Records contained in a dataset
_____
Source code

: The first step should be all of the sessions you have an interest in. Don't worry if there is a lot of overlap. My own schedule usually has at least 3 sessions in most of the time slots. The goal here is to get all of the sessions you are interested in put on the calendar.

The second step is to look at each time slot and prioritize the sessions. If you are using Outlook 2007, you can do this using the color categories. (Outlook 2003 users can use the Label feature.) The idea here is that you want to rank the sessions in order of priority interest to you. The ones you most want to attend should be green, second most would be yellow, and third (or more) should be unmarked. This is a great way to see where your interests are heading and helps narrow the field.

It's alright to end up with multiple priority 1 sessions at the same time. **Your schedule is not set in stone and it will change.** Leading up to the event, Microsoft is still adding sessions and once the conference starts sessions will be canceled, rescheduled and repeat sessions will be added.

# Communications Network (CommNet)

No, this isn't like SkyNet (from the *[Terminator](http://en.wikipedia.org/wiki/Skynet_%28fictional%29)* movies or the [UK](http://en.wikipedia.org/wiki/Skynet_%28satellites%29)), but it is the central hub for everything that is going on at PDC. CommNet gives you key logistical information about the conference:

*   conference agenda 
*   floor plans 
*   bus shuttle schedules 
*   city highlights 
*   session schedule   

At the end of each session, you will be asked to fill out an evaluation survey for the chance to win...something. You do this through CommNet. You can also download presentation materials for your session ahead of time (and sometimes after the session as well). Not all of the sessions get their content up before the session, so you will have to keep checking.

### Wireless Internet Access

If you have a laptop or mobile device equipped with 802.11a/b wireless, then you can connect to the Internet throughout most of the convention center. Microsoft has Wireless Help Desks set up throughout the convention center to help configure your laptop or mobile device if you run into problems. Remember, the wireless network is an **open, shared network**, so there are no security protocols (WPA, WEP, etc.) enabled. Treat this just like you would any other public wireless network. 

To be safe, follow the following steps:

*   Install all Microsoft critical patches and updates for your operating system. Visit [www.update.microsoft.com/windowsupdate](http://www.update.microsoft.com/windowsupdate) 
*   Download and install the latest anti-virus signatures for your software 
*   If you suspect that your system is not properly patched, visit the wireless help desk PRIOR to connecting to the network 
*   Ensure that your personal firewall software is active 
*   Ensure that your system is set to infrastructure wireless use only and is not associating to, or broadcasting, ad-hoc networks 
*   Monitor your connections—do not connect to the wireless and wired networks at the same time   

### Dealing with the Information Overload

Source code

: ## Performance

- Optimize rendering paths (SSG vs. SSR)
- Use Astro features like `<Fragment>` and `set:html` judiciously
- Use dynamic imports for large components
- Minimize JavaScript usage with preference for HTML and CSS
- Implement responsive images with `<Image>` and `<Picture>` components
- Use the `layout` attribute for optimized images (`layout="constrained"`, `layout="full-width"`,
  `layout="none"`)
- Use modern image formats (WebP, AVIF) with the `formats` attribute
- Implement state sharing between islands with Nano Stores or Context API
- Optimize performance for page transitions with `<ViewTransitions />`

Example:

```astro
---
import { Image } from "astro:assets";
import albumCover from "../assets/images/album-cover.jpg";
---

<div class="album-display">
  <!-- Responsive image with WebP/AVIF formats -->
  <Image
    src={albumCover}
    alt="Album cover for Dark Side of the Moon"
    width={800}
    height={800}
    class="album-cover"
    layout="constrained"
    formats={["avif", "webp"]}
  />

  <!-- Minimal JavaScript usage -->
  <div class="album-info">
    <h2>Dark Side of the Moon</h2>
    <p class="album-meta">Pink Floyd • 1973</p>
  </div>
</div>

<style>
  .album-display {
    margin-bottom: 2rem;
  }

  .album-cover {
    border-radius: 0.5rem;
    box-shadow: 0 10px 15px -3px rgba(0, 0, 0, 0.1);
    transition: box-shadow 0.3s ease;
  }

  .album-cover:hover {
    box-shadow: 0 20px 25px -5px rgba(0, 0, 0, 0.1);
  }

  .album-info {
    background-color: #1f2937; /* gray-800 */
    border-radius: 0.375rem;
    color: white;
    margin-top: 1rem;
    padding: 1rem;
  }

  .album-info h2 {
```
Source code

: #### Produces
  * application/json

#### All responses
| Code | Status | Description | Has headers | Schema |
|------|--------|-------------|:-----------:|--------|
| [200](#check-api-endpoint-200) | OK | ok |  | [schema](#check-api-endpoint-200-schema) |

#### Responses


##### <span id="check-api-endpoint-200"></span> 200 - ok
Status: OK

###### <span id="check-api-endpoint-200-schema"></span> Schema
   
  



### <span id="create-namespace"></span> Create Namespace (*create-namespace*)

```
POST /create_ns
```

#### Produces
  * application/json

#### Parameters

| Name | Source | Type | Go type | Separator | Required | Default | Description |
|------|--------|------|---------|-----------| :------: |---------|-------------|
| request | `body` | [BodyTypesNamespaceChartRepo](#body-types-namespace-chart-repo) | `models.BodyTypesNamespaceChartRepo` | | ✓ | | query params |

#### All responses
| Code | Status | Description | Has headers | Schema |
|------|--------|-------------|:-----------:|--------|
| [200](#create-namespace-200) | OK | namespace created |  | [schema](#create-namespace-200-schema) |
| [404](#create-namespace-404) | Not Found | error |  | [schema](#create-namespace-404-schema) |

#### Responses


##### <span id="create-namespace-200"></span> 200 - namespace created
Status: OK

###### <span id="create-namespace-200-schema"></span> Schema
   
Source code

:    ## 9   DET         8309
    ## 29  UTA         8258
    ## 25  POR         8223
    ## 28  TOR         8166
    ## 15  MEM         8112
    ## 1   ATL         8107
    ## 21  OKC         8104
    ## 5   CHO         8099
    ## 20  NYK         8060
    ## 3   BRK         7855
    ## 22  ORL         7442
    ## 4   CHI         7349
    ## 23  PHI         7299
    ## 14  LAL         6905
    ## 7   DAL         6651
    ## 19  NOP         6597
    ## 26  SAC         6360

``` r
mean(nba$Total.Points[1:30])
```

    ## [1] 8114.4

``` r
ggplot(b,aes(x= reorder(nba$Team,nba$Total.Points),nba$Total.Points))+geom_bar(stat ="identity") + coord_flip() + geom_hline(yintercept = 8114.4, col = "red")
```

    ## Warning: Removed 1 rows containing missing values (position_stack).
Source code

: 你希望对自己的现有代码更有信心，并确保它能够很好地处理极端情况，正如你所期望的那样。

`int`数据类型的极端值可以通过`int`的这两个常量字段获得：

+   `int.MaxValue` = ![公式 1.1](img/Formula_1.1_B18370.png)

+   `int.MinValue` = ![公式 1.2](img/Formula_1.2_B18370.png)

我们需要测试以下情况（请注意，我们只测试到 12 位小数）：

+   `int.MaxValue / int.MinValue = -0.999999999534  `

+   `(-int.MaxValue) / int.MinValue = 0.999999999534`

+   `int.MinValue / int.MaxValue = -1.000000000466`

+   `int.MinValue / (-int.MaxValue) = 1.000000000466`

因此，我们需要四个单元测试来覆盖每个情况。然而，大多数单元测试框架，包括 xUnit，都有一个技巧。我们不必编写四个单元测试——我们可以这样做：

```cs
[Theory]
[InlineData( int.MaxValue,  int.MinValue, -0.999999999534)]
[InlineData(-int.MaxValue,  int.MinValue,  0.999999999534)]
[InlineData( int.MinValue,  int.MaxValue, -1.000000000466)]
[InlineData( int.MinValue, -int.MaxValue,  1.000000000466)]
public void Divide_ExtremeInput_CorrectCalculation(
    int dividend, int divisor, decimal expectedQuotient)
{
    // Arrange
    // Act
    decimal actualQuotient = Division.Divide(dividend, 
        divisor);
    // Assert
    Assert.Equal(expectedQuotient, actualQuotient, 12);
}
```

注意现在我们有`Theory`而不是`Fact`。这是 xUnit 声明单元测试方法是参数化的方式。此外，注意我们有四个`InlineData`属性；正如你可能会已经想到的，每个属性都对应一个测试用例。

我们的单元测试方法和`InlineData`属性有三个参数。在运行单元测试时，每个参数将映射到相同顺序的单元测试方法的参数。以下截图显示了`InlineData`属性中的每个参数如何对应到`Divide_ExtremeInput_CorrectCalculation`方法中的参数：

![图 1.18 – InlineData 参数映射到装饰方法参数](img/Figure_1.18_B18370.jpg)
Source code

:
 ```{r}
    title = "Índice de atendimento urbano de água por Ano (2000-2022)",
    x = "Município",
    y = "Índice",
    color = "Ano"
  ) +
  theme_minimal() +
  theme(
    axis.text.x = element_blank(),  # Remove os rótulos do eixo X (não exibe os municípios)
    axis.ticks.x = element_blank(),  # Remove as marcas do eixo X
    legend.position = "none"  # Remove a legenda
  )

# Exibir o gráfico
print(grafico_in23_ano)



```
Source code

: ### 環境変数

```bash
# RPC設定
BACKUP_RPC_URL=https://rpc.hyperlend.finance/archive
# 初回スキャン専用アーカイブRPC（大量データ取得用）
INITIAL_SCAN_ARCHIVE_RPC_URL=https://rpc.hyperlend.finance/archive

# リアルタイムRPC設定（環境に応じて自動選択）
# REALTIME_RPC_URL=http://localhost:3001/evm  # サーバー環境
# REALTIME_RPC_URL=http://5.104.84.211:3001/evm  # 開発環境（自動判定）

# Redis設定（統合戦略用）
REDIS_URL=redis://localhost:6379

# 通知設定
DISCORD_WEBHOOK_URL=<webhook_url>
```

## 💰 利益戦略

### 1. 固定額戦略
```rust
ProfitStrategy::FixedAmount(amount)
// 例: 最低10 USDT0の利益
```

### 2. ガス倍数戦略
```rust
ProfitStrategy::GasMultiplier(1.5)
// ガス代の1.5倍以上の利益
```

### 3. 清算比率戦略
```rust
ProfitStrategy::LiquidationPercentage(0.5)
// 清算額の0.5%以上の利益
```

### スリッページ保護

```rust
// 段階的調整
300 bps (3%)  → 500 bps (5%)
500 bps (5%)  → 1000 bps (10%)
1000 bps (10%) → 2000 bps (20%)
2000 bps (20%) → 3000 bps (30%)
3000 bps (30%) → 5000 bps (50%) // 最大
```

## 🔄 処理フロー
_____
TASK TO CARRY OUT:
Scan the records for the word "archive". Copy each line where it turns up.

EXERCISE ANSWER:
BACKUP_RPC_URL=https://rpc.hyperlend.finance/archive
INITIAL_SCAN_ARCHIVE_RPC_URL=https://rpc.hyperlend.finance/archive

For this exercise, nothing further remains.